▸ Excerpt provided:

Skip to comments.4 Supreme Court Cases define "natural born citizen"
Posted on 04/25/2011 1:33:23 AM PDT by Veristhorne
(Oct. 18, 2009) The Post & Email has in several articles mentioned that the Supreme Court of the United States has given the definition of what a natural born citizen is. Since being a natural born citizen is an objective qualification and requirement of office for the U.S. President, it is important for all U.S. Citizens to undertsand what this term means.
Lets cut through all the opinion and speculation, all the he says, she says, fluff, and go right to the irrefutable, constitutional authority on all terms and phrases mentioned in the U.S. Constitution: the Supreme Court of the United States.
First, let me note that there are 4 such cases which speak of the notion of natural born citizenship.

▸ Exercise description:
Reproduce verbatim the passage of the post on natural born citizenship between "Posted on 04/25/2011" and "the United States.", inclusive.

▸ Raw data:
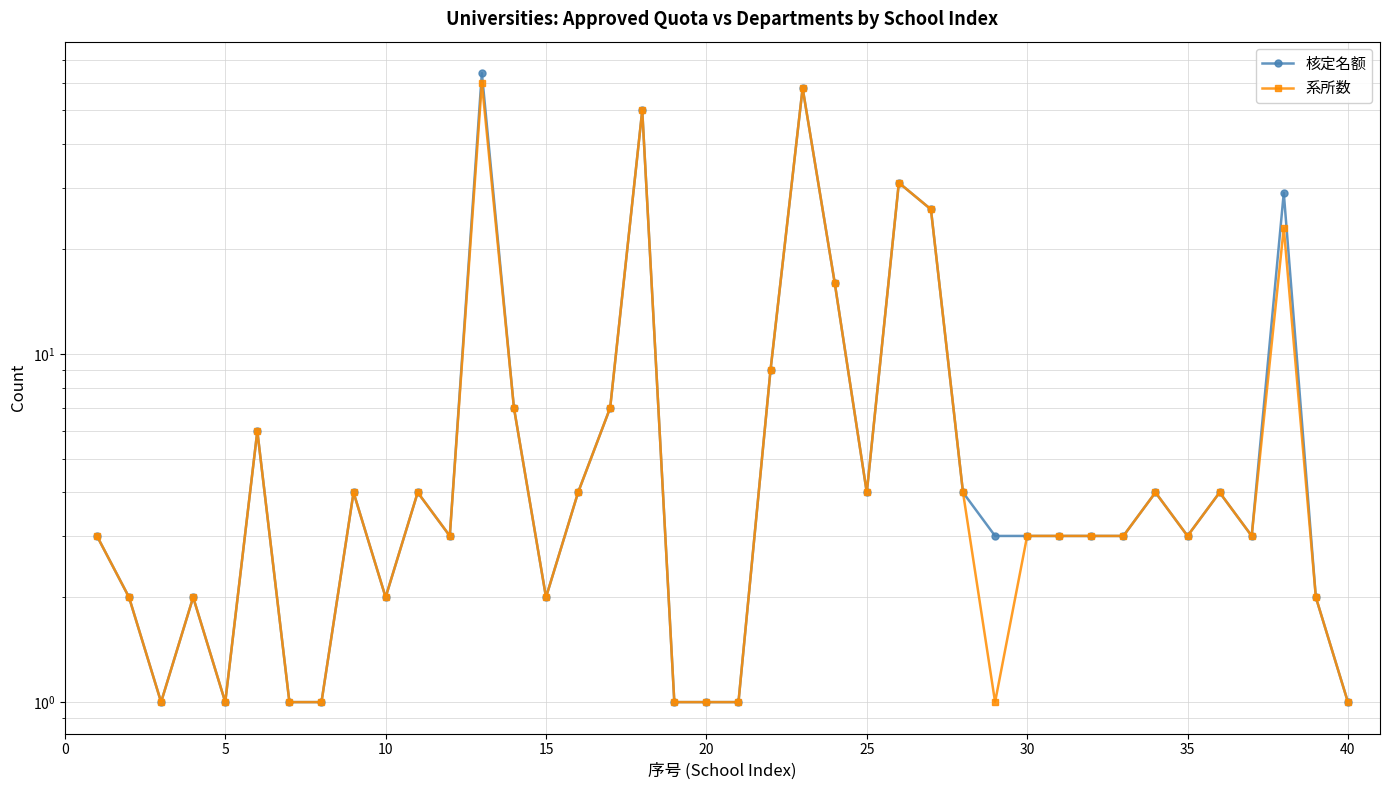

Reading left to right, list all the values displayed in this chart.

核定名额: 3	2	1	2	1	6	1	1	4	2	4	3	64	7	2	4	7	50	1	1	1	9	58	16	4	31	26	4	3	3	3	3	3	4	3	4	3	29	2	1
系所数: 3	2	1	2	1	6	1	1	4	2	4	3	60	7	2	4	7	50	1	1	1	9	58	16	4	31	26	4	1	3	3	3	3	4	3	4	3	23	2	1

▸ Answer for the task:
Posted on 04/25/2011 1:33:23 AM PDT by Veristhorne
(Oct. 18, 2009) The Post & Email has in several articles mentioned that the Supreme Court of the United States has given the definition of what a natural born citizen is. Since being a natural born citizen is an objective qualification and requirement of office for the U.S. President, it is important for all U.S. Citizens to undertsand what this term means.
Lets cut through all the opinion and speculation, all the he says, she says, fluff, and go right to the irrefutable, constitutional authority on all terms and phrases mentioned in the U.S. Constitution: the Supreme Court of the United States.